Stated exercise
Format the lines in the records below as a numbered list, omitting any blank lines.

---------------

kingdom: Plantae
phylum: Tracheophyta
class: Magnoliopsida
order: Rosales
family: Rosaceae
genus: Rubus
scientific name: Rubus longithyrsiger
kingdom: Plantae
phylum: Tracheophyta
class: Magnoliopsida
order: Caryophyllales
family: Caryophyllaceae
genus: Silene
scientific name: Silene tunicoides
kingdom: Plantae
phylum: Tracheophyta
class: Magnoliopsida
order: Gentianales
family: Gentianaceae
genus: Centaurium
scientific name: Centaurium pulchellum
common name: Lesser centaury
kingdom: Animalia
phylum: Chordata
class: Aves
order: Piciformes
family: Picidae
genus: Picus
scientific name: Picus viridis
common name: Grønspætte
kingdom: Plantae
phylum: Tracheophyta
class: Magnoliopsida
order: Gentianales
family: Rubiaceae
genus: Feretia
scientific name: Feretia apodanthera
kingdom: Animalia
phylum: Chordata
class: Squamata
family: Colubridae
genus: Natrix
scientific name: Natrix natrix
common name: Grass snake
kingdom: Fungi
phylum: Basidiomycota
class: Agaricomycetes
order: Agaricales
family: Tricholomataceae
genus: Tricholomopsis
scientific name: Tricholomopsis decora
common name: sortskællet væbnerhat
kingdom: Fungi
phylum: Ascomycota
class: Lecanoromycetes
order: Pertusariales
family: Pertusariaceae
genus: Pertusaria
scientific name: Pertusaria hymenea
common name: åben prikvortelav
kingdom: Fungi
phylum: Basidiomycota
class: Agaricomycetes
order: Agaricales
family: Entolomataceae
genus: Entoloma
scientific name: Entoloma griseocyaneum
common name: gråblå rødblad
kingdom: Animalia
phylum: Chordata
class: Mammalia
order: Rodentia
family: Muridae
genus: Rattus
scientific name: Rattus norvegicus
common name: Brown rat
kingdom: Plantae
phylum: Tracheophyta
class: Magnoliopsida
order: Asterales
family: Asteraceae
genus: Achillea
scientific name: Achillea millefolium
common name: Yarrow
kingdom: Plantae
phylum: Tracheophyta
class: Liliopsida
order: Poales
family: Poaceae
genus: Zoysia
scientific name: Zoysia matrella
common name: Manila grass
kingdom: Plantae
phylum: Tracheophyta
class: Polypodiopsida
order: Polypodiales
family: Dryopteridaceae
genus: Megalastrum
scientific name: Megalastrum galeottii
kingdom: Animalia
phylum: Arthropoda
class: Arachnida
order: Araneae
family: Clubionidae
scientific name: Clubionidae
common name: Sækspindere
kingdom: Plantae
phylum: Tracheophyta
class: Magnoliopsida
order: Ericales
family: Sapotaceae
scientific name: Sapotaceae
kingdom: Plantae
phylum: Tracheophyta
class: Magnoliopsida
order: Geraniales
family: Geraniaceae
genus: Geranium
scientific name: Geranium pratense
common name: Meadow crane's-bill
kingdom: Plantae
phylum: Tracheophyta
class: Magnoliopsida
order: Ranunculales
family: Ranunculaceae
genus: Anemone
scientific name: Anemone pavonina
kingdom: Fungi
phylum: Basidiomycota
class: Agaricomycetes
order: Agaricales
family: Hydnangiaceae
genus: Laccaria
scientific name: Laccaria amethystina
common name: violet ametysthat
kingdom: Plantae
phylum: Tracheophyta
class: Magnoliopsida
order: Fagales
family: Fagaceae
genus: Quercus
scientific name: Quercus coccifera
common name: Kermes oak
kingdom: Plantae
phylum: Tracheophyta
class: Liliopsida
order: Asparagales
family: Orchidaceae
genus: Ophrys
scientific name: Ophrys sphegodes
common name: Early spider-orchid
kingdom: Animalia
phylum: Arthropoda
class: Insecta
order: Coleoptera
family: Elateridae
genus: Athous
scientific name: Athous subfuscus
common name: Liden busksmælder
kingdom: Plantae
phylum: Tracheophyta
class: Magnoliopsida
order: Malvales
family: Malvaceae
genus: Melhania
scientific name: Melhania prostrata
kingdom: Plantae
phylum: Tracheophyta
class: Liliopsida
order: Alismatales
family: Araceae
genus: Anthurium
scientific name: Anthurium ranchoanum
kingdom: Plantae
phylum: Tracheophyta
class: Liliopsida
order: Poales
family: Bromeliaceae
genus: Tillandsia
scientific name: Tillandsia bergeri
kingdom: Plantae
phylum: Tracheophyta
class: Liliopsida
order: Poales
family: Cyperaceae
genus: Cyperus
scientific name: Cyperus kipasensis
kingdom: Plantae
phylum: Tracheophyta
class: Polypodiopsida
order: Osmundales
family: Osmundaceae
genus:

---------------

Solution
1. kingdom: Plantae
2. phylum: Tracheophyta
3. class: Magnoliopsida
4. order: Rosales
5. family: Rosaceae
6. genus: Rubus
7. scientific name: Rubus longithyrsiger
8. kingdom: Plantae
9. phylum: Tracheophyta
10. class: Magnoliopsida
11. order: Caryophyllales
12. family: Caryophyllaceae
13. genus: Silene
14. scientific name: Silene tunicoides
15. kingdom: Plantae
16. phylum: Tracheophyta
17. class: Magnoliopsida
18. order: Gentianales
19. family: Gentianaceae
20. genus: Centaurium
21. scientific name: Centaurium pulchellum
22. common name: Lesser centaury
23. kingdom: Animalia
24. phylum: Chordata
25. class: Aves
26. order: Piciformes
27. family: Picidae
28. genus: Picus
29. scientific name: Picus viridis
30. common name: Grønspætte
31. kingdom: Plantae
32. phylum: Tracheophyta
33. class: Magnoliopsida
34. order: Gentianales
35. family: Rubiaceae
36. genus: Feretia
37. scientific name: Feretia apodanthera
38. kingdom: Animalia
39. phylum: Chordata
40. class: Squamata
41. family: Colubridae
42. genus: Natrix
43. scientific name: Natrix natrix
44. common name: Grass snake
45. kingdom: Fungi
46. phylum: Basidiomycota
47. class: Agaricomycetes
48. order: Agaricales
49. family: Tricholomataceae
50. genus: Tricholomopsis
51. scientific name: Tricholomopsis decora
52. common name: sortskællet væbnerhat
53. kingdom: Fungi
54. phylum: Ascomycota
55. class: Lecanoromycetes
56. order: Pertusariales
57. family: Pertusariaceae
58. genus: Pertusaria
59. scientific name: Pertusaria hymenea
60. common name: åben prikvortelav
61. kingdom: Fungi
62. phylum: Basidiomycota
63. class: Agaricomycetes
64. order: Agaricales
65. family: Entolomataceae
66. genus: Entoloma
67. scientific name: Entoloma griseocyaneum
68. common name: gråblå rødblad
69. kingdom: Animalia
70. phylum: Chordata
71. class: Mammalia
72. order: Rodentia
73. family: Muridae
74. genus: Rattus
75. scientific name: Rattus norvegicus
76. common name: Brown rat
77. kingdom: Plantae
78. phylum: Tracheophyta
79. class: Magnoliopsida
80. order: Asterales
81. family: Asteraceae
82. genus: Achillea
83. scientific name: Achillea millefolium
84. common name: Yarrow
85. kingdom: Plantae
86. phylum: Tracheophyta
87. class: Liliopsida
88. order: Poales
89. family: Poaceae
90. genus: Zoysia
91. scientific name: Zoysia matrella
92. common name: Manila grass
93. kingdom: Plantae
94. phylum: Tracheophyta
95. class: Polypodiopsida
96. order: Polypodiales
97. family: Dryopteridaceae
98. genus: Megalastrum
99. scientific name: Megalastrum galeottii
100. kingdom: Animalia
101. phylum: Arthropoda
102. class: Arachnida
103. order: Araneae
104. family: Clubionidae
105. scientific name: Clubionidae
106. common name: Sækspindere
107. kingdom: Plantae
108. phylum: Tracheophyta
109. class: Magnoliopsida
110. order: Ericales
111. family: Sapotaceae
112. scientific name: Sapotaceae
113. kingdom: Plantae
114. phylum: Tracheophyta
115. class: Magnoliopsida
116. order: Geraniales
117. family: Geraniaceae
118. genus: Geranium
119. scientific name: Geranium pratense
120. common name: Meadow crane's-bill
121. kingdom: Plantae
122. phylum: Tracheophyta
123. class: Magnoliopsida
124. order: Ranunculales
125. family: Ranunculaceae
126. genus: Anemone
127. scientific name: Anemone pavonina
128. kingdom: Fungi
129. phylum: Basidiomycota
130. class: Agaricomycetes
131. order: Agaricales
132. family: Hydnangiaceae
133. genus: Laccaria
134. scientific name: Laccaria amethystina
135. common name: violet ametysthat
136. kingdom: Plantae
137. phylum: Tracheophyta
138. class: Magnoliopsida
139. order: Fagales
140. family: Fagaceae
141. genus: Quercus
142. scientific name: Quercus coccifera
143. common name: Kermes oak
144. kingdom: Plantae
145. phylum: Tracheophyta
146. class: Liliopsida
147. order: Asparagales
148. family: Orchidaceae
149. genus: Ophrys
150. scientific name: Ophrys sphegodes
151. common name: Early spider-orchid
152. kingdom: Animalia
153. phylum: Arthropoda
154. class: Insecta
155. order: Coleoptera
156. family: Elateridae
157. genus: Athous
158. scientific name: Athous subfuscus
159. common name: Liden busksmælder
160. kingdom: Plantae
161. phylum: Tracheophyta
162. class: Magnoliopsida
163. order: Malvales
164. family: Malvaceae
165. genus: Melhania
166. scientific name: Melhania prostrata
167. kingdom: Plantae
168. phylum: Tracheophyta
169. class: Liliopsida
170. order: Alismatales
171. family: Araceae
172. genus: Anthurium
173. scientific name: Anthurium ranchoanum
174. kingdom: Plantae
175. phylum: Tracheophyta
176. class: Liliopsida
177. order: Poales
178. family: Bromeliaceae
179. genus: Tillandsia
180. scientific name: Tillandsia bergeri
181. kingdom: Plantae
182. phylum: Tracheophyta
183. class: Liliopsida
184. order: Poales
185. family: Cyperaceae
186. genus: Cyperus
187. scientific name: Cyperus kipasensis
188. kingdom: Plantae
189. phylum: Tracheophyta
190. class: Polypodiopsida
191. order: Osmundales
192. family: Osmundaceae
193. genus:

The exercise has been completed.